__EXCERPT PROVIDED__

────────

Generic CCA Secure Key Homomorphic KEM and Updatable Public Key Encryption

Abstract

Updatable Public Key Encryption (UPKE) is a technique for updating public and private keys in secure messaging protocols, which was initially introduced by Jost et al. (EUROCRYPTO ’19). Alwen et al. (CRYPTO ’20) later provided an IND-CPA secure UPKE. Asano et al., in turn, applied the FO transformation to UPKE outputs to achieve IND-CCA security. However, their approach doubles the time complexity, as they treat the IND-CPA UPKE as a black box that runs the encryption process once. In this paper, we formalize an IND-CCA model for key encapsulation mechanisms that involve a one-way homomorphic function which is named key homomorphism (KhKEM). If we construct a UPKE scheme from an IND-CCA KhKEM, a one-way secure pseudorandom generator, and an IND-CCA Encrypt-then-MAC symmetric encryption scheme, we demonstrate that this generic hybrid UPKE design will be IND-CCA secure. We finally consider three KhKEM instances and discuss the parameters and efficiency. We show that our scheme has better efficiency compared with Asano et al.’s scheme.

────────

__INPUT DATA__
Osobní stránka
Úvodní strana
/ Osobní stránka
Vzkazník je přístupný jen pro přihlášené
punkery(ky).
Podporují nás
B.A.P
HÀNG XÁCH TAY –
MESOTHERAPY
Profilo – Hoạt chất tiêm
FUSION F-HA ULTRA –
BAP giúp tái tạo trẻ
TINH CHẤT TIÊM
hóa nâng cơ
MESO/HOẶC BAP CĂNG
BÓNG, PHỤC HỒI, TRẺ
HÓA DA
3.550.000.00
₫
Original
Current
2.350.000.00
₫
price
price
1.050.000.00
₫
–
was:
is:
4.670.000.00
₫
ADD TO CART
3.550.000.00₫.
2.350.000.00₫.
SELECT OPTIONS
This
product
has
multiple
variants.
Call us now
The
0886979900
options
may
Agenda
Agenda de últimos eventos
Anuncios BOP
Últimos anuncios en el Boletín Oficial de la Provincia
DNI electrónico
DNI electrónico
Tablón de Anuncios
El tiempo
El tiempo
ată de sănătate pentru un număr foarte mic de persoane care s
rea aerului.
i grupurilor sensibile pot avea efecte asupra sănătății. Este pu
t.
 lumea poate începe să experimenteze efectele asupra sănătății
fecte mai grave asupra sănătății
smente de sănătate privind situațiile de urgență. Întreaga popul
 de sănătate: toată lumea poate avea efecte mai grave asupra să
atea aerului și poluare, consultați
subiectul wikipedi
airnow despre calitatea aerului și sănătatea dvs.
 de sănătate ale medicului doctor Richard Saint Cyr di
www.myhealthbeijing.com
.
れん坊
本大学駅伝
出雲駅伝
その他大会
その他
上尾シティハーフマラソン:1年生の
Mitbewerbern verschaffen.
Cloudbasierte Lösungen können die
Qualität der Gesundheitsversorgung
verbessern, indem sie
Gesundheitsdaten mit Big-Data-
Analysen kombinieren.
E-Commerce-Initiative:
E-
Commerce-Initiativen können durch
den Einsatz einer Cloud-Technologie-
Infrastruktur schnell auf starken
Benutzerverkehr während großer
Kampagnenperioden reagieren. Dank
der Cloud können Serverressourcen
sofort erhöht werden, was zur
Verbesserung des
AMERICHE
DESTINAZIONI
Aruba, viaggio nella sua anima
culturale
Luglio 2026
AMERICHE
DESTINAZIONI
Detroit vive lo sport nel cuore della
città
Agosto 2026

────────

__WORK REQUEST 1__
Answer these from the abstract on CCA secure updatable public key encryption:
(a) Which authors first introduced UPKE, and at which venue?
(b) What level of security did the UPKE from Alwen et al. provide?
(c) How many KhKEM instances does the paper consider?
__WORK REQUEST 2__
In the abstract, rewrite the paragraph that begins "Updatable Public Key Encryption (UPKE) is a technique" as a bulleted list, keeping its main facts.
__WORK REQUEST 3__
According to the abstract, why does the approach of Asano et al. double the time complexity? Answer in one to three sentences.

__EXERCISE SOLUTION 1__
(a) Jost et al., at EUROCRYPTO ’19.
(b) IND-CPA security.
(c) Three.

__EXERCISE SOLUTION 2__
- UPKE updates public and private keys in secure messaging protocols. Jost et al. first introduced it (EUROCRYPTO ’19).
- Alwen et al. (CRYPTO ’20) gave an IND-CPA secure UPKE.
- Asano et al. applied the FO transformation to UPKE outputs to reach IND-CCA security. Their approach doubles the time complexity because it treats the IND-CPA UPKE as a black box.
- The paper formalizes an IND-CCA model for key encapsulation mechanisms with a one-way homomorphic function, called key homomorphism (KhKEM).
- A UPKE built from an IND-CCA KhKEM, a one-way secure pseudorandom generator, and an IND-CCA Encrypt-then-MAC symmetric scheme is shown to be IND-CCA secure.
- Three KhKEM instances are considered, with a discussion of parameters and efficiency. The scheme is shown to be more efficient than Asano et al.'s.

__EXERCISE SOLUTION 3__
The approach doubles the time complexity because Asano et al. treat the IND-CPA UPKE as a black box that runs the encryption process once. They then apply the FO transformation to its outputs to reach IND-CCA security.